#### [Task item]
Retype word for word the lines of the data below, from the first to the one bearing "Marketing-Zwecken verwendet werden", with that one included.

#### [Collected data]
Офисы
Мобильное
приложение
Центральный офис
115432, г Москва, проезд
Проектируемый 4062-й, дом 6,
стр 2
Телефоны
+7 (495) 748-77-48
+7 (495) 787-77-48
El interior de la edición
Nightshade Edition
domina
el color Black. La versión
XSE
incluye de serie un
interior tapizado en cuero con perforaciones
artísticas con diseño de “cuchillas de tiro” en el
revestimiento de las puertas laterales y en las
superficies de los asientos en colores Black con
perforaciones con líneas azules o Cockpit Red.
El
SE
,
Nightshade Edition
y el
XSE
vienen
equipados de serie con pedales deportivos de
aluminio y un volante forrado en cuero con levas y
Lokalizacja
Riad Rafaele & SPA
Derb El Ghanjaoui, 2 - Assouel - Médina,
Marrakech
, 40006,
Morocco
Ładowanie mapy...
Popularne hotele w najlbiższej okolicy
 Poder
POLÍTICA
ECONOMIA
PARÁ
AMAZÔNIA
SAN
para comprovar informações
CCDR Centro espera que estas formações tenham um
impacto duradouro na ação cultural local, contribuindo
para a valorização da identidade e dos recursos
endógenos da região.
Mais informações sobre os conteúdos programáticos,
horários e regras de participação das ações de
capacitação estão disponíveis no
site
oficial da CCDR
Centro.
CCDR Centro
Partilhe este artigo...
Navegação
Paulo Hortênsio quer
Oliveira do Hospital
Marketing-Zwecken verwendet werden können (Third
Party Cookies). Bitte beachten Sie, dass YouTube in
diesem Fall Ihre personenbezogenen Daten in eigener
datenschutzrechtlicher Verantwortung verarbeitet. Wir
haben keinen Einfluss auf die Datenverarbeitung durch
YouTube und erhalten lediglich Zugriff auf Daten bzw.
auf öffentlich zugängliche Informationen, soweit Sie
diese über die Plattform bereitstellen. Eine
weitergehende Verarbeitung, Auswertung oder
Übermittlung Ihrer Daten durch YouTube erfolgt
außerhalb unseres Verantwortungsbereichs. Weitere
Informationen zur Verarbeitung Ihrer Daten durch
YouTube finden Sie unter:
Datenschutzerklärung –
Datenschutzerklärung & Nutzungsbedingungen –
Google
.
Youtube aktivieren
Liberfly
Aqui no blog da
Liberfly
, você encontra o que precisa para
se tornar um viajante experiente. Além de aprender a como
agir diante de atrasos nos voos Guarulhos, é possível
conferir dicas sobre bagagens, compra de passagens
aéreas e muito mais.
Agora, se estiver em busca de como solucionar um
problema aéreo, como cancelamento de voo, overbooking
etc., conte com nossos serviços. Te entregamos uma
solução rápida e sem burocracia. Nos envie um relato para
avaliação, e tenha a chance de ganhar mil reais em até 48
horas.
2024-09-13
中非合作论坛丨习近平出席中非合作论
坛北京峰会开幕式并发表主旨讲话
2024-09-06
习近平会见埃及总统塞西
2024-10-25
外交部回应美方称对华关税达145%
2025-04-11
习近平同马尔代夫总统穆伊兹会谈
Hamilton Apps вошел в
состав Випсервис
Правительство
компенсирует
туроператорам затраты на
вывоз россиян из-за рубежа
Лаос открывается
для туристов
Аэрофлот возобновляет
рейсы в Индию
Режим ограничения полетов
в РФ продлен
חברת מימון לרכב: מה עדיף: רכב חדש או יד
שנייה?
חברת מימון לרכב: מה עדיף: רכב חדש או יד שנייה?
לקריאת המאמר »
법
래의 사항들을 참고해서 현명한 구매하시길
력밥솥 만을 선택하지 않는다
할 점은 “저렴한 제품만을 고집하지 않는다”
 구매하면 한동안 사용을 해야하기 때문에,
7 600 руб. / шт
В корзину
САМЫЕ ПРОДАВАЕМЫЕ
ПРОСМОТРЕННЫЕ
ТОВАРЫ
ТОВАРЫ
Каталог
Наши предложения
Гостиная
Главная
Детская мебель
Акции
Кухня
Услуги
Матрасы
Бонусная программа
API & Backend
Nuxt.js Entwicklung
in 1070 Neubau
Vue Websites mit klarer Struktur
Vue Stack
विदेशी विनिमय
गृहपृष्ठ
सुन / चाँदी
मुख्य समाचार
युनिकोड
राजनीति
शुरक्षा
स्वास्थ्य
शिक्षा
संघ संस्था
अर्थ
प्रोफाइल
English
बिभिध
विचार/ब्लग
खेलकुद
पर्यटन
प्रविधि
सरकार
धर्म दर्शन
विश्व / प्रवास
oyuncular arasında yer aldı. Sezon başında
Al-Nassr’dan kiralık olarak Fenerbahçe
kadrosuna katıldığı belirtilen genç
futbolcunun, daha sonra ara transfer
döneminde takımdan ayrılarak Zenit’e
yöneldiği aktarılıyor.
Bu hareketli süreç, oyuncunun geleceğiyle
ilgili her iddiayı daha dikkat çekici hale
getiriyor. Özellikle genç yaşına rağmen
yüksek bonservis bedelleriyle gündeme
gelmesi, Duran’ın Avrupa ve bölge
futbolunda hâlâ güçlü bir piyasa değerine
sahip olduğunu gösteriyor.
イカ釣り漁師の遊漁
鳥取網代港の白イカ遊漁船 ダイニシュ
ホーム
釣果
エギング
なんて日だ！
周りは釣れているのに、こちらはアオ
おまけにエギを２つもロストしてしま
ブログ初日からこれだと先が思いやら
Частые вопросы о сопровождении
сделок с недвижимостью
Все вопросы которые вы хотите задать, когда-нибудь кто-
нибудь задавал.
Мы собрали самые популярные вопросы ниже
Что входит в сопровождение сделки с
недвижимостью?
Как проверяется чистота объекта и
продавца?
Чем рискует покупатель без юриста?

#### [Reply]
Офисы
Мобильное
приложение
Центральный офис
115432, г Москва, проезд
Проектируемый 4062-й, дом 6,
стр 2
Телефоны
+7 (495) 748-77-48
+7 (495) 787-77-48
El interior de la edición
Nightshade Edition
domina
el color Black. La versión
XSE
incluye de serie un
interior tapizado en cuero con perforaciones
artísticas con diseño de “cuchillas de tiro” en el
revestimiento de las puertas laterales y en las
superficies de los asientos en colores Black con
perforaciones con líneas azules o Cockpit Red.
El
SE
,
Nightshade Edition
y el
XSE
vienen
equipados de serie con pedales deportivos de
aluminio y un volante forrado en cuero con levas y
Lokalizacja
Riad Rafaele & SPA
Derb El Ghanjaoui, 2 - Assouel - Médina,
Marrakech
, 40006,
Morocco
Ładowanie mapy...
Popularne hotele w najlbiższej okolicy
 Poder
POLÍTICA
ECONOMIA
PARÁ
AMAZÔNIA
SAN
para comprovar informações
CCDR Centro espera que estas formações tenham um
impacto duradouro na ação cultural local, contribuindo
para a valorização da identidade e dos recursos
endógenos da região.
Mais informações sobre os conteúdos programáticos,
horários e regras de participação das ações de
capacitação estão disponíveis no
site
oficial da CCDR
Centro.
CCDR Centro
Partilhe este artigo...
Navegação
Paulo Hortênsio quer
Oliveira do Hospital
Marketing-Zwecken verwendet werden können (Third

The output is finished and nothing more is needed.